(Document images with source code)
◆ ◆ ◆

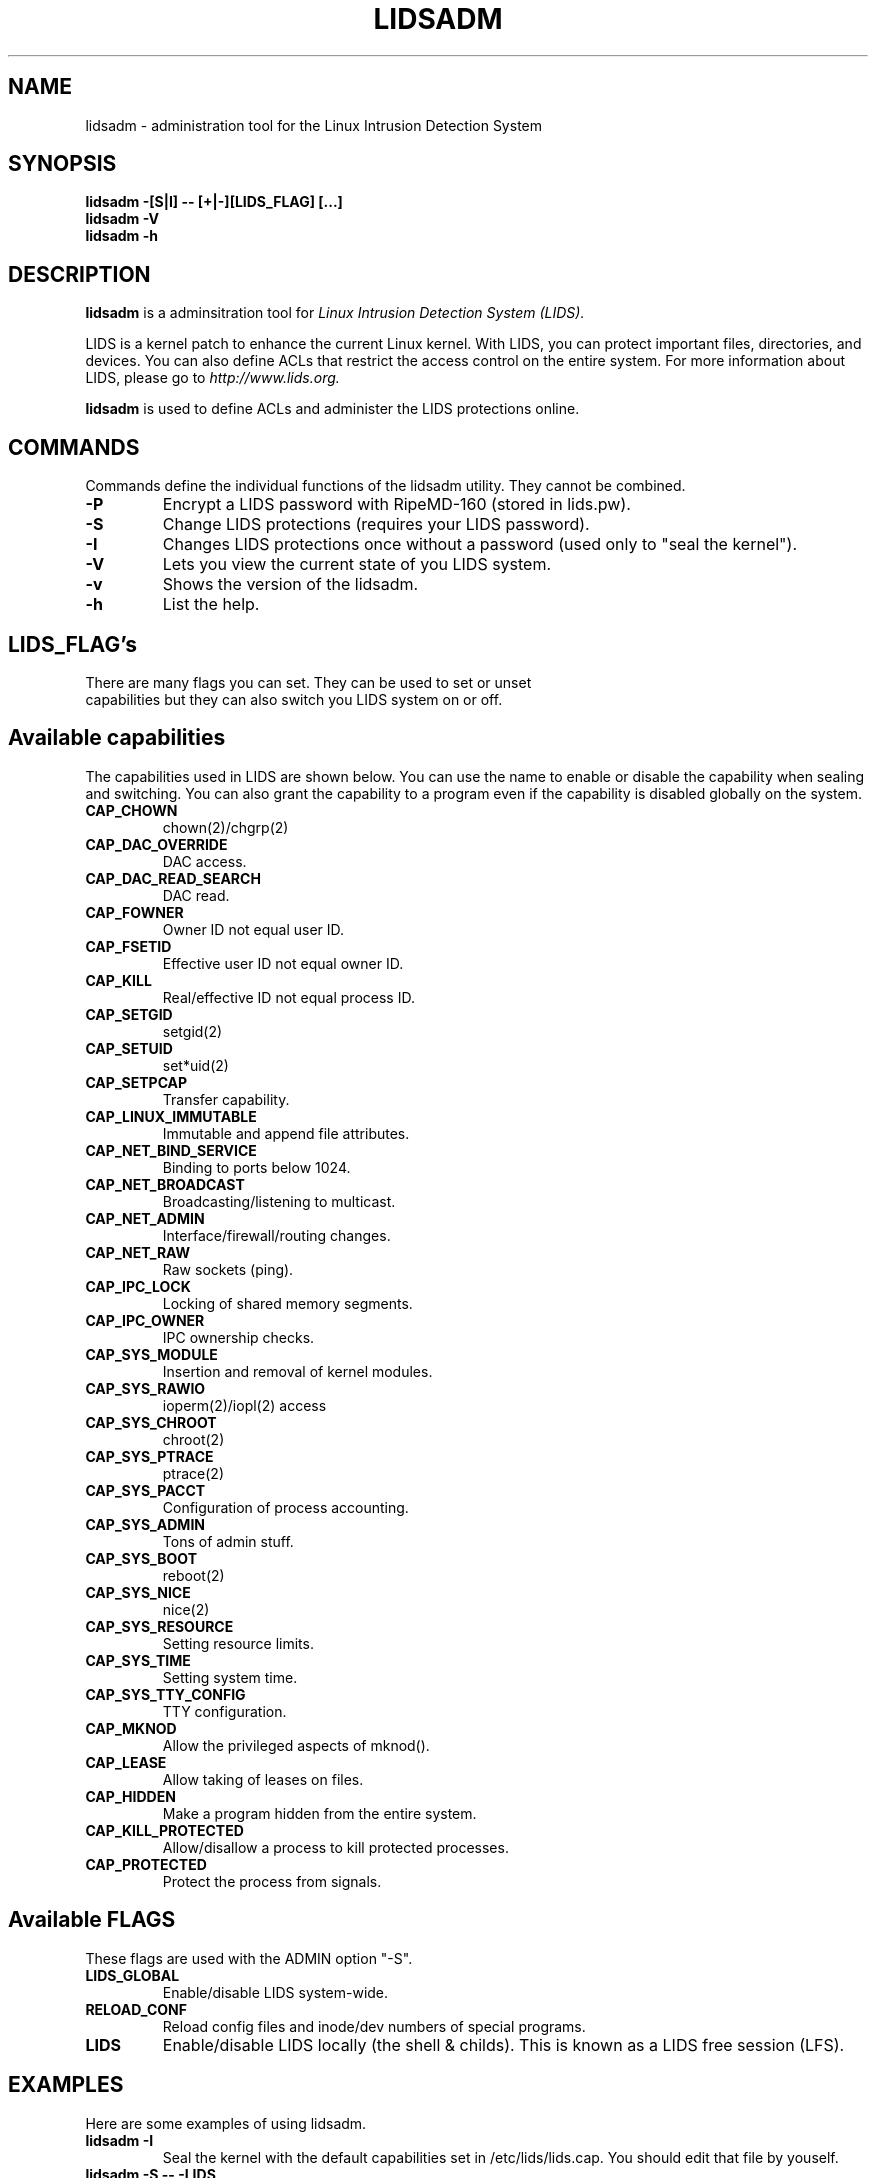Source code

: .TH LIDSADM 8
.\"
.\" Man page written by Sander Klein <roedie@roedie.nl> (May 2003)
.\" It is based on the original lidsadm page by Steve Bremer.
.\" TODO: I will think of something in the end...
.\"
.\"	This program is free software; you can redistribute it and/or modify
.\"     it under the terms of the GNU General Public License as published by
.\"     the Free Software Foundation; either version 2 of the License, or
.\"     (at your option) any later version.
.\"
.\"     This program is distributed in the hope that it will be useful,
.\"     but WITHOUT ANY WARRANTY; without even the implied warranty of
.\"     MERCHANTABILITY or FITNESS FOR A PARTICULAR PURPOSE.  See the
.\"     GNU General Public License for more details.
.\"
.\"     You should have received a copy of the GNU General Public License
.\"     along with this program; if not, write to the Free Software
.\"     Foundation, Inc., 675 Mass Ave, Cambridge, MA 02139, USA.
.\"
.\"

.SH NAME
lidsadm \- administration tool for the Linux Intrusion Detection System

.SH SYNOPSIS
.B "lidsadm -[S|I] -- [+|-][LIDS_FLAG] [...]"
.br
.B "lidsadm -V"
.br
.B "lidsadm -h"

.SH DESCRIPTION
.B lidsadm
is a adminsitration tool for
.I Linux Intrusion Detection System (LIDS).

LIDS is a kernel patch to enhance the current Linux kernel. With LIDS, you can protect important files, directories, and devices. You can also define ACLs that restrict the access control on the entire system. For more information about LIDS, please go to
.I http://www.lids.org.

.B lidsadm
is used to define ACLs and administer the LIDS protections online.

.SH COMMANDS
Commands define the individual functions of the lidsadm utility.  They cannot be combined.
.TP
.B -P
Encrypt a LIDS password with RipeMD-160 (stored in lids.pw).
.TP
.B -S
Change LIDS protections (requires your LIDS password).
.TP
.B -I
Changes LIDS protections once without a password (used only to "seal the kernel").
.TP
.B -V
Lets you view the current state of you LIDS system.
.TP
.B -v
Shows the version of the lidsadm.
.TP
.B -h
List the help.

.SH LIDS_FLAG's
.TP
There are many flags you can set. They can be used to set or unset capabilities but they can also switch you LIDS system on or off.

.SH Available capabilities
The capabilities used in LIDS are shown below. You can use the name to enable or disable the capability when sealing and switching. You can also grant the capability to a program even if the capability is disabled globally on the system.

.SP
.TP
.B CAP_CHOWN
chown(2)/chgrp(2)
.TP
.B    CAP_DAC_OVERRIDE
DAC access.
.TP
.B CAP_DAC_READ_SEARCH
DAC read.
.TP
.B          CAP_FOWNER
Owner ID not equal user ID.
.TP
.B          CAP_FSETID
Effective user ID not equal owner ID.
.TP
.B            CAP_KILL
Real/effective ID not equal process ID.
.TP
.B         CAP_SETGID
setgid(2)
.TP
.B          CAP_SETUID
set*uid(2)
.TP
.B         CAP_SETPCAP
Transfer capability.
.TP
.B  CAP_LINUX_IMMUTABLE
Immutable and append file attributes.
.TP
.B CAP_NET_BIND_SERVICE
Binding to ports below 1024.
.TP
.B   CAP_NET_BROADCAST
Broadcasting/listening to multicast.
.TP
.B       CAP_NET_ADMIN
Interface/firewall/routing changes.
.TP
.B         CAP_NET_RAW
Raw sockets (ping).
.TP
.B        CAP_IPC_LOCK
Locking of shared memory segments.
.TP
.B       CAP_IPC_OWNER
IPC ownership checks.
.TP
.B      CAP_SYS_MODULE
Insertion and removal of kernel modules.
.TP
.B       CAP_SYS_RAWIO
ioperm(2)/iopl(2) access
.TP
.B      CAP_SYS_CHROOT
chroot(2)
.TP
.B      CAP_SYS_PTRACE
ptrace(2)
.TP
.B       CAP_SYS_PACCT
Configuration of process accounting.
.TP
.B       CAP_SYS_ADMIN
Tons of admin stuff.
.TP
.B        CAP_SYS_BOOT
reboot(2)
.TP
.B        CAP_SYS_NICE
nice(2)
.TP
.B    CAP_SYS_RESOURCE
Setting resource limits.
.TP
.B        CAP_SYS_TIME
Setting system time.
.TP
.B  CAP_SYS_TTY_CONFIG
TTY configuration.
.TP
.B  CAP_MKNOD
Allow the privileged aspects of mknod().
.TP
.B  CAP_LEASE
Allow taking of leases on files.
.TP
.B  CAP_HIDDEN
Make a program hidden from the entire system.
.TP
.B  CAP_KILL_PROTECTED
Allow/disallow a process to kill protected processes.
.TP
.B  CAP_PROTECTED
Protect the process from signals.

.SH Available FLAGS

These flags are used with the ADMIN option "-S".
.TP
.B LIDS_GLOBAL
Enable/disable LIDS system-wide.
.TP
.B RELOAD_CONF
Reload config files and inode/dev numbers of special programs.
.TP
.B LIDS
Enable/disable LIDS locally (the shell & childs). This is known as a LIDS free session (LFS).

.SH EXAMPLES
Here are some examples of using lidsadm.
.TP
.B lidsadm -I
Seal the kernel with the default capabilities set in /etc/lids/lids.cap. You should edit that file by youself.
.TP
.B lidsadm -S -- -LIDS
Switch LIDS off in your current terminal session, we recomend you use this.
.TP
.B lidsadm -S -- -LIDS_GLOBAL
Switch LIDS off globally.  Your system is no longer protected by LIDS.

.SH OTHER SOURCES OF INFORMATION.
.TP 
.B Mailing List
To subscribe, unsubscribe, go to:
.I http://lists.sourceforge.net/lists/listinfo/lids-user
.br
To post a message to the list, send an e-mail to:
.B lids-user@lists.sourceforge.net
.br
Current LIDS archive can be found at:
.I http://www.geocrawler.com/redir-sf.php3?list=lids-user
.br
An outdated searchable archive can be found at:
.I http://groups.yahoo.com/group/lids

.TP 
.B LIDS FAQ
The LIDS FAQ is located at:
.br
.I http://www.lids.org/lids-faq.lids-faq.html
.br
or
.br
.I http://www.roedie.nl/lids-faq/

.SH BUGS 
Any bugs found with LIDS itself should be sent to Xie, Phil, or the mailing list
.B (lids-user@lists.sourceforge.net).
Please include your .config file used to compile your kernel, and the lids.conf and lids.cap files located in /etc/lids directory.  Any errors found in this man page should be sent to Sander Klein. 
.SH FILES
\fB/etc/lids/lids.conf\fR \- LIDS configuration file.
.br
\fB/etc/lids/lids.cap\fR \- Defines the global capabilities.
.br
\fB/etc/lids/lids.net\fR \- Configuration file for e-mail alerts.
.br
\fB/etc/lids/lids.pw\fR \- Contains the encrypted LIDS password.

.SH SEE ALSO
.BR lidsconf (8)

.SH AUTHORS
Huagang Xie
.I <xie@lids.org>
.PP
Philippe Biondi 
.I <biondi@cartel-securite.fr>
.PP
Manpage written by Sander Klein
.I <roedie@roedie.nl>

.SH DISTRIBUTION
The newest version of 
.I LIDS 
can be obtained from 
.I http://www.lids.org/ 
or the mirrors.
.Sp
.I LIDS 
is (C) 1999-2003 by Huagang Xie(xie@lids.org).
.\" See the lidsconf (8) man page for some funny remarks...
.\"

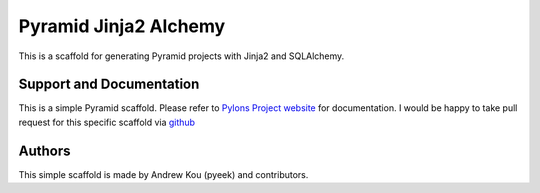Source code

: Pyramid Jinja2 Alchemy
======================

This is a scaffold for generating Pyramid projects with Jinja2 and SQLAlchemy.

Support and Documentation
-------------------------

This is a simple Pyramid scaffold. Please refer to `Pylons Project website <http://pylonsproject.org/>`_
for documentation. I would be happy to take pull request for this specific scaffold via `github <http://github.com/pyeek/pyramid_jinja2_alchemy>`_

Authors
-------
This simple scaffold is made by Andrew Kou (pyeek) and contributors.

◆ ◆ ◆

Problem to solve: Only a number is expected: the count of lines in the data that contain the word "protections".

Task answer: 3